Obvious sign of glomerular hematuria in children is a brown color of urine, proteinuria, dysmorphia erythrocytes or erythrocyte cylinders. For the final confirmation of the diagnosis of glomerular hematuria appoint kidney biopsy. The initial assessment includes determining the concentrations of complement in serum titer anti-streptolysin 0, fluorescent titer antinuclear antibodies, serological markers of hepatitis B and anti-neutrophil cytoplasmic antibody.

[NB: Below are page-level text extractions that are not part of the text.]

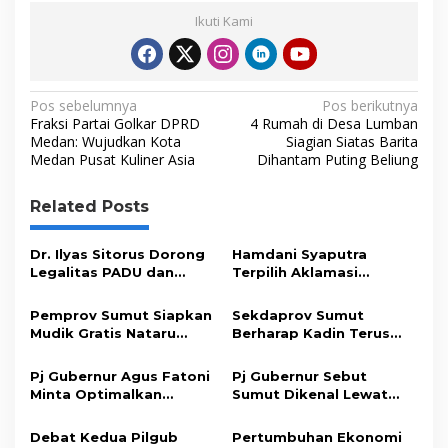
o
r
I
p
n
Ikuti Kami
k
n
p
k
N
Pos sebelumnya
Pos berikutnya
Fraksi Partai Golkar DPRD
4 Rumah di Desa Lumban
a
Medan: Wujudkan Kota
Siagian Siatas Barita
Medan Pusat Kuliner Asia
Dihantam Puting Beliung
v
i
Related Posts
g
a
Dr. Ilyas Sitorus Dorong
Hamdani Syaputra
s
Legalitas PADU dan
Terpilih Aklamasi
Hibah Pendidikan Untuk
sebagai Ketua Pengda TI
i
Sumut
Sumut
Pemprov Sumut Siapkan
Sekdaprov Sumut
p
Mudik Gratis Nataru
Berharap Kadin Terus
untuk Masyarakat
Bersinergi dengan
o
Pemprov
Pj Gubernur Agus Fatoni
Pj Gubernur Sebut
s
Minta Optimalkan
Sumut Dikenal Lewat
Pemanfaatan Lahan
Event Aquabike World
Kosong
Championship
Debat Kedua Pilgub
Pertumbuhan Ekonomi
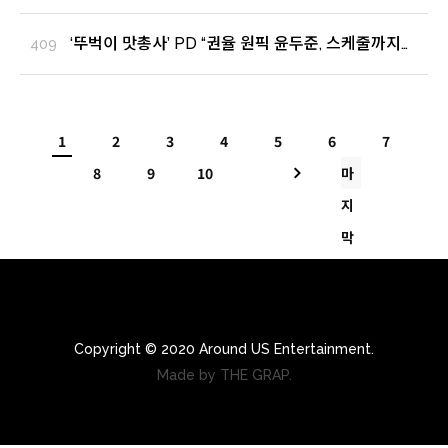
김대호와 대세 만남 성사 (출처 : 뉴스1 | 네이버
TV연예)
‘뚜벅이 맛총사’ PD “권율 원픽 윤두준, 스케줄까지
409
바꾸며 출연” (출처 : 뉴스엔 | 네이버 TV연예)
1
2
3
4
5
6
7
8
9
10
마
지
막
Copyright © 2020 Around US Entertainment.
Made by THE GRAP.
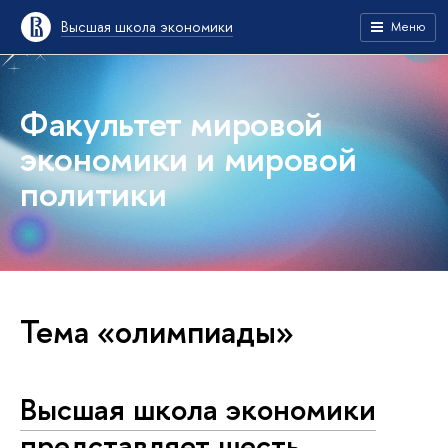
Высшая школа экономики
Меню
Факультет мировой
экономики и мировой
политики
Тема «олимпиады»
Высшая школа экономики
представляет шесть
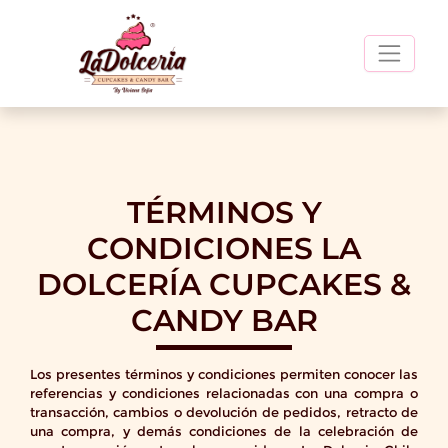
Ir
al
contenido
TÉRMINOS Y
CONDICIONES LA
DOLCERÍA CUPCAKES &
CANDY BAR
Los presentes términos y condiciones permiten conocer las
referencias y condiciones relacionadas con una compra o
transacción, cambios o devolución de pedidos, retracto de
una compra, y demás condiciones de la celebración de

Glomerular pathology with low complement in the plasma is acute postinfectious glomerulonephritis (post-streptococcal acute glomerulonephritis, chronic infections such as subacute bacterial endocarditis, hepatitis B with infected ventriculo-atrial or ventriculo-peritoneal shunt, infectious mononucleosis and malaria), systemic lupus erythematosus (SLE ) and membrane-proliferative glomerulonephritis. Post-streptococcal acute glomerulonephritis is the most common form of glomerulonephritis in a subgroup of children with a low concentration of complement.
This type of disease is usually spend short time for a full resumption of kidney function. It occurs within 7-30 days after have treatment the throat or skin infections provoked by beta-hemolytic streptococcus group A. Titers antistreptolysin 0 or streptozim are elevated in most children for about six weeks, whereas decreased levels of complement normalized eight weeks. Hematuria can be kept for several months. In the absence of clearly defined clinical acute phase of post-streptococcal acute glomerulonephritis, the disease is difficult to diagnose without a kidney biopsy. A small percentage of children with post-streptococcal acute glomerulonephritis has a rapid progressive course, which can become chronic renal failure (CRF), hypertension, proteinuria, or azotemia. However, children with secondary progressive glomerulonephritis after acute post-streptococcal kidney injury often recover when used a good maintenance therapy.
Children with membranoproliferative glomerulonephritis sometimes have microscopic hematuria, but most of them have nephrotic syndrome. Approximately 75% of children with membranoproliferative glomerulonephritis constantly have low concentration complement in serum. Despite the use of prednisolone, within 5-10 years renal failure can occur.
SLE in children can manifest itself only hematuria or acute glomerulonephritis, nephrotic syndrome, but sometimes it is not accompanied by renal failure. Test results confirm that the low concentrations of complement in the serum and an increase in titer of antinuclear antibodies can be. In children with significant proteinuria and azotemia – renal biopsy is performed to determine the severity of the disease and treatment planning. The use of prednisone or intravenous cyclophosphamide is indicated for the most severe histological forms of SLE.
lgA nephropathy is the most A common form of chronic glomerulonephritis in children of European and Asian descent. Approximately 15% of children with isolated hematuria persistence of more than 12 months have lgA-nephropathy. Usually during viral respiratory disease or gastrointestinal disease occurs episode of severe hematuria, which is the cause of in-depth examination and a kidney biopsy. Immunofluorescence microscopy is reveal a dense mesangial deposits, which are mainly lgA. Recent long-term monitoring of children with lgA nephropathy is found that about 25% of patients with an established diagnosis of childhood have a stable disease progression with the development of chronic renal failure.